2 Ford Troller - Toyota FJ Cruiser

Via pinterest.com

While the Ford Troller is made by the most American of auto companies, it was actually designed and built for the Brazilian market, where heavy-duty SUVs, which look like they belong in the military, are big sellers. The Troller has borrowed heavily from a number of other off-road SUVs, including the equally American Jeep Wrangler and also an early Ford Bronco model, but there are also clear indications that the Japanese Toyota FJ Cruiser was a source of inspiration for the Ford Troller designers.

Troller was the name of the formerly independent Brazilian company which made the vehicle until it was bought by Ford in 2007. Since then, Ford has revamped and relaunched the vehicle, taking their influence from the classic Toyota FJ Cruiser.

The FJ Cruiser may only have been launched in 2006, but it is designed to have the look and feel of the old FJ40, production of which ended in 1984. There are some clear similarities between the bodywork of the two vehicles, especially around the grille; although there are some observers who would argue that there are few differences between any of the SUVs which have been designed along the lines of the original military jeeps.

1 Ford Mondeo - Audi A5

Via autoexpress.co.uk

The Mondeo is one of Ford’s most successful vehicles, in production around the world since 1992. With prices starting at $33,000, it is significantly cheaper than the Audi A5, the car which Ford was very obviously inspired by when designing the Mondeo. The Audi A5 is a stylish luxury sedan, with a price tag of $42,000; one of those well-engineered and well-made German high-end cars which have caused so many difficulties for US domestic auto companies over the years. The Ford Mondeo may have more of a reputation as a solid and steady family car, rather than a sleek coupe, but that didn’t stop the 2014 versions of both cars looking uncannily similar – especially from the side.

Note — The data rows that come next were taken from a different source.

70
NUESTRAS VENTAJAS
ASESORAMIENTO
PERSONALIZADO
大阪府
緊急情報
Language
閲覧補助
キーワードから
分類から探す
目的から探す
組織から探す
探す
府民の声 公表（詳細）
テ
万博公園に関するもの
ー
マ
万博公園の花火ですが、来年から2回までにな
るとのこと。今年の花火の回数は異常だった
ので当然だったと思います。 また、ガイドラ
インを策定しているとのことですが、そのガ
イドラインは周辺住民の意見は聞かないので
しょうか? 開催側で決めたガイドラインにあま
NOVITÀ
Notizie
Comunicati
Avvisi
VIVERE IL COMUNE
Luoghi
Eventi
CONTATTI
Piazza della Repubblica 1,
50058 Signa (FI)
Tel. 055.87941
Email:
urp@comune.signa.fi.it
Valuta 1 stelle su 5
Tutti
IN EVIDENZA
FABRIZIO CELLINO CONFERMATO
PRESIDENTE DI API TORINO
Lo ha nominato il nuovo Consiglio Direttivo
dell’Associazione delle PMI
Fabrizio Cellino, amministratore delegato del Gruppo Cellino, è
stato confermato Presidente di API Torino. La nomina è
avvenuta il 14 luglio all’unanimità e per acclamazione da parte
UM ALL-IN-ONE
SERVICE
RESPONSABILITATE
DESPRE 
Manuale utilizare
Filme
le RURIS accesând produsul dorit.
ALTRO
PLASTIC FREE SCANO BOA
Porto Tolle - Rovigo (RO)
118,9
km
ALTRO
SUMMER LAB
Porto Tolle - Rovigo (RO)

Not only does the shape of the two vehicles look almost identical from side-on, but the Ford Mondeo has also stolen another aspect of its design from another European car maker. Yes, the Mondeo is one of the Ford models which has borrowed the iconic Aston Martin grille from the British company. Ford may have started out as one of the most innovative auto companies, but like all other US car makers, they have found themselves increasingly using ideas which have already seen the light of day on vehicles made by their European and Asian competitors.